I can’t tell you how much I enjoyed seeing Joy’s bouncy, oppressive positivity being acknowledged as really annoying.  

The real strength of the film is that Joy grows from a character that I would call Happy into real Joy. Because, based on no good reasons at all, I have always thought of Joy as a more mature relative to happiness. To me, happiness is lighter, frothier and joy has greater depth and robustness. Happiness is candy floss and joy is a strong cup of tea. Happiness is still naïve while joy has been around the block a few times yet still hangs in there. Happiness is a powerful feeling that eclipses all else. Joy is mature enough to be in the same room as Sadness. 

You see, I also think of joy as a choice, not just a happy feeling. Like thousands of other people, I have benefited hugely from Cognitive Behavioural Therapy (CBT) which says that while you can’t choose your feelings, you can choose your thoughts. And it turns out that our feelings are reactions to our thoughts, not the other way around. 

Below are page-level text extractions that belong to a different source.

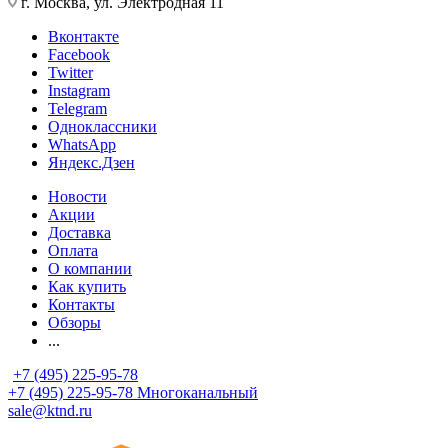
г. Москва, ул. Электродная 11
Вконтакте
Facebook
Twitter
Instagram
Telegram
Одноклассники
WhatsApp
Яндекс.Дзен
Новости
Акции
Доставка
Оплата
О компании
Как купить
Контакты
Обзоры
...
+7 (495) 225-95-78
+7 (495) 225-95-78
Многоканальный
sale@ktnd.ru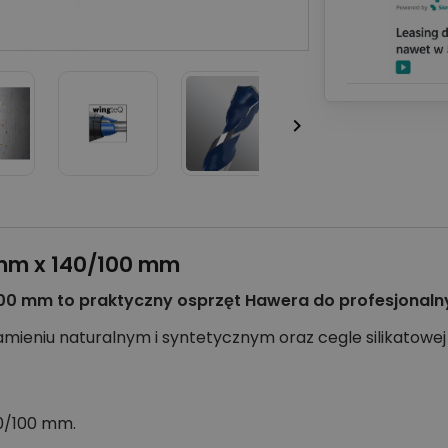

 mm x 140/100 mm
100 mm to praktyczny osprzęt Hawera do profesjonal
amieniu naturalnym i syntetycznym oraz cegle silikatow
40/100 mm.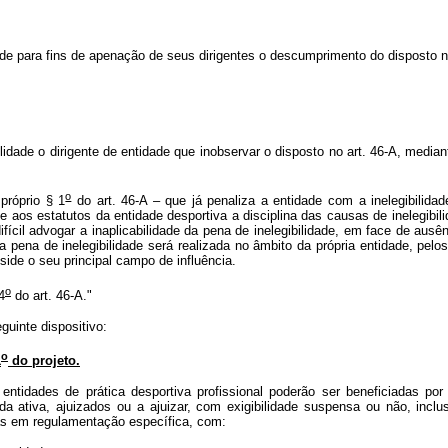
de para fins de apenação de seus dirigentes o descumprimento do disposto ne
ilidade o dirigente de entidade que inobservar o disposto no art. 46-A, median
o
próprio § 1
do art. 46-A – que já penaliza a entidade com a inelegibilidad
õe aos estatutos da entidade desportiva a disciplina das causas de inelegibi
ifícil advogar a inaplicabilidade da pena de inelegibilidade, em face de ausê
da pena de inelegibilidade será realizada no âmbito da própria entidade, pel
eside o seu principal campo de influência.
o
4
do art. 46-A."
uinte dispositivo:
o
1
do projeto.
entidades de prática desportiva profissional poderão ser beneficiadas por
ida ativa, ajuizados ou a ajuizar, com exigibilidade suspensa ou não, inclu
das em regulamentação específica, com: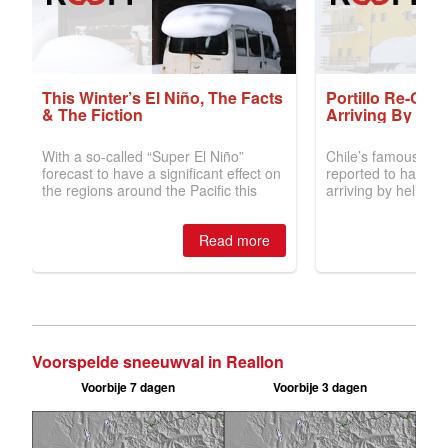
Voorspelde sneeuwval in Reallon
Voorbije 7 dagen
Voorbije 3 dagen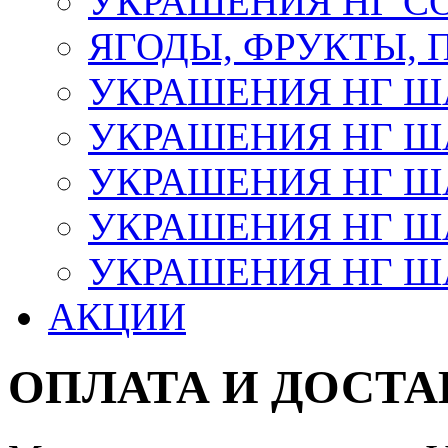
УКРАШЕНИЯ НГ С
ЯГОДЫ, ФРУКТЫ,
УКРАШЕНИЯ НГ 
УКРАШЕНИЯ НГ ША
УКРАШЕНИЯ НГ ША
УКРАШЕНИЯ НГ ША
УКРАШЕНИЯ НГ ШАР
АКЦИИ
ОПЛАТА И ДОСТА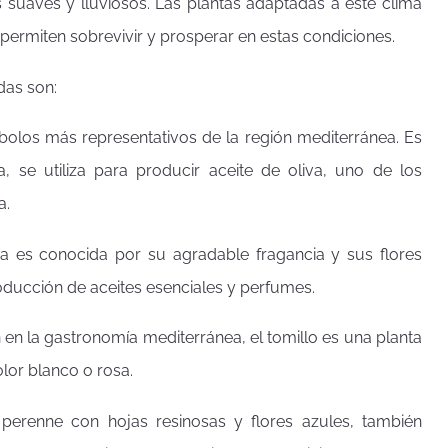
s suaves y lluviosos. Las plantas adaptadas a este clima
 permiten sobrevivir y prosperar en estas condiciones.
das son:
ímbolos más representativos de la región mediterránea. Es
, se utiliza para producir aceite de oliva, uno de los
a.
ca es conocida por su agradable fragancia y sus flores
oducción de aceites esenciales y perfumes.
 en la gastronomía mediterránea, el tomillo es una planta
lor blanco o rosa.
 perenne con hojas resinosas y flores azules, también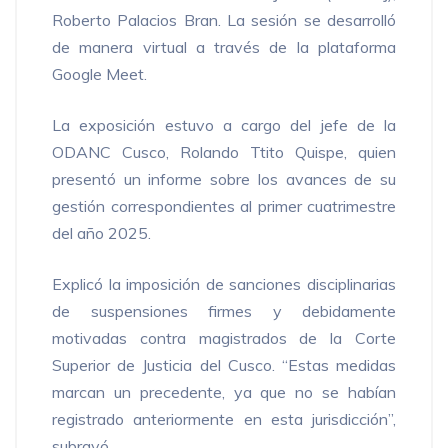
Roberto Palacios Bran. La sesión se desarrolló
de manera virtual a través de la plataforma
Google Meet.
La exposición estuvo a cargo del jefe de la
ODANC Cusco, Rolando Ttito Quispe, quien
presentó un informe sobre los avances de su
gestión correspondientes al primer cuatrimestre
del año 2025.
Explicó la imposición de sanciones disciplinarias
de suspensiones firmes y debidamente
motivadas contra magistrados de la Corte
Superior de Justicia del Cusco. “Estas medidas
marcan un precedente, ya que no se habían
registrado anteriormente en esta jurisdicción”,
subrayó.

For instance, if you are woken up in the middle of the night by a loud crash, how would you feel? If you feel scared, it’s probably because your first thought is that a burglar has broken into your home. If you turn over and go back to sleep, it’s probably because you know that the cat has knocked something off the kitchen table, again. Our feelings come after our thoughts, not the other way around. Which changes everything. 

We can’t tell ourselves to be happy, to be excited, to not be afraid. But we can choose our thoughts, what we allow to dwell in our minds. The pursuit of happiness then becomes about training the mind rather than mindlessly reaching for the next “feel good” dopamine hit.  

Joy grows up. She starts out bubblegum-happy-at-all-costs-annoying. And she matures into someone who’s patient and compassionate and strong. 

CBT rose to fame, as it were, during the latter years of the twentieth century and more recently, a lot of research has gone into the correlation of CBT within diverse religious frameworks, including Judaism, Taoism and predominantly, Christianity. The evidence suggests that religious belief has considerable positive impact on mental well-being and psychology. It seems that there is real joy to be found in the Unseen. 

And I don’t think that’s a surprise. The Bible is full of CBT once you start looking for it. For example, St Paul wrote a letter to a church in Philippi, while he was chained up in a prison cell. I think it’s fair to say he wasn’t Insta-ready yet he says (italicised translation my own) "I know what it is to be in need, and I know what it is to have plenty. I have learned the secret of living my best life in any and every situation, whether well fed or hungry, whether living in plenty or in want.” Isn’t that a secret we’d all like to learn? How to have real joy that is completely independent from our circumstances? 

St Paul is not saying don’t worry, be happy. He isn’t saying pretend everything is ok, put your head in the sand and act as if you haven’t a care in the world. He is far more realistic than that. He knows better than most people that real life is very complicated and often very painful. He’s saying that whatever our circumstances, we have a choice. A choice to let ourselves drown in anxiety and sorrow or to fill our minds with, “whatever is true, whatever is noble, whatever is right, whatever is pure, whatever is lovely, whatever is admirable—if anything is excellent or praiseworthy—think about such things.”  He is of course talking about the goodness and faithfulness of God and what pours out as a result of God’s lovingkindness. When I fill my mind, when I choose to think about such things, it means there is less room for despair and Joy has the space to dance.  

And this is why I think Inside Out is so good. Joy grows up. She starts out bubblegum-happy-at-all-costs-annoying. And she matures into someone who’s patient and compassionate and strong. Joy can hold you while you give airtime to Sadness, Disgust, Fear and even Anger. And she’s there to celebrate and commiserate with you when that’s done. This may not meet the need for a party-popper-emoji-style happiness, but I for one say, Yes, please, can I have some of that?